• [Given passage]
>>>

Depends on the white noise. Not all white noise is created equal.
Seems to me something like the "random telegraph process", which is
white but not Gaussian, could have its Doppler shift measured.
Steve
Reply by Piergiorgio Sartor●October 8, 20192019-10-08
On 07/10/2019 22.16, Phil Martel wrote:
[...]
> Given that white noise has energy down to 0 Hz, the energy will be
> shifted up, so there will be some energy at any arbitrary low frequency.
> That said, I'm not certain if the energy distribution will still be
> flat. Perhaps someone more familiar with this can comment, both on
That's is my conjecture, it will not
be white, I just simplified.
> whether measuring Doppler shift on white noise is possible and whether
> it would be feasible in the real world.

<<<

• [To-do list]
**a.** In the white noise thread, what process is given as an example of noise that is white but not Gaussian?
**b.** List every person named in the white noise thread.
**c.** From the white noise thread, extract the part from "Seems to me" to "the real world.".

• [Data rows]

>>>

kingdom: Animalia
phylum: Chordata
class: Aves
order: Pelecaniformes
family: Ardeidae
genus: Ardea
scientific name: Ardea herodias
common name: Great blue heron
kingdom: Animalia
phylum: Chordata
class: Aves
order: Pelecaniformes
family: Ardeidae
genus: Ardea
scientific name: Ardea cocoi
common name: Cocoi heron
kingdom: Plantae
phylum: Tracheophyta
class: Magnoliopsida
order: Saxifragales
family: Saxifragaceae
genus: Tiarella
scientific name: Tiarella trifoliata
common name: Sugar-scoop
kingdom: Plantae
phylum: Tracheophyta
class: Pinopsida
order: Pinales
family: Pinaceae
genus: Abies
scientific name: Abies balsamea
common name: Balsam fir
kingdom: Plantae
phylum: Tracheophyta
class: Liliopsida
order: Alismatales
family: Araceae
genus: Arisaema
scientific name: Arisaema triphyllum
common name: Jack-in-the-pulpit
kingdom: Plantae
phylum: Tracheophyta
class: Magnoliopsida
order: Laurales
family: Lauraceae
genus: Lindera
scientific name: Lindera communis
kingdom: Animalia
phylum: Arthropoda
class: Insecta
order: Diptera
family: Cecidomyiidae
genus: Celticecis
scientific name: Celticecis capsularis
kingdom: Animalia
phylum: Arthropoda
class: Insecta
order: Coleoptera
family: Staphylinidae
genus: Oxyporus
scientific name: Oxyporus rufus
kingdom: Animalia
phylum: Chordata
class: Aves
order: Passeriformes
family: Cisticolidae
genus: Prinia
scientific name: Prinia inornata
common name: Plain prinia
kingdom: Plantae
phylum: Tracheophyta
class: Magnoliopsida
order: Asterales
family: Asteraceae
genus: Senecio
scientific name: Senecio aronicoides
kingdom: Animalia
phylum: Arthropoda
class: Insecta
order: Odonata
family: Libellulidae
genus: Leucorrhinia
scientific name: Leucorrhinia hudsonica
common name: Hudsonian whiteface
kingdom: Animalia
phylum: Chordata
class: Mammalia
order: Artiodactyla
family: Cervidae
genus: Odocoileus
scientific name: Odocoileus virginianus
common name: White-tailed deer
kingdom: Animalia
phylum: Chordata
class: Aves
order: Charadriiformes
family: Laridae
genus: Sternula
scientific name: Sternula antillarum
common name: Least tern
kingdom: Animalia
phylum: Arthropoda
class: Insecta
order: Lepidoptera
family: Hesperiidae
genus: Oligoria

<<<

• [Problem solutions]
**a.** The "random telegraph process"

**b.** Steve, Piergiorgio Sartor, Phil Martel

**c.**
Seems to me something like the "random telegraph process", which is
white but not Gaussian, could have its Doppler shift measured.
Steve
Reply by Piergiorgio Sartor●October 8, 20192019-10-08
On 07/10/2019 22.16, Phil Martel wrote:
[...]
> Given that white noise has energy down to 0 Hz, the energy will be
> shifted up, so there will be some energy at any arbitrary low frequency.
> That said, I'm not certain if the energy distribution will still be
> flat. Perhaps someone more familiar with this can comment, both on
That's is my conjecture, it will not
be white, I just simplified.
> whether measuring Doppler shift on white noise is possible and whether
> it would be feasible in the real world.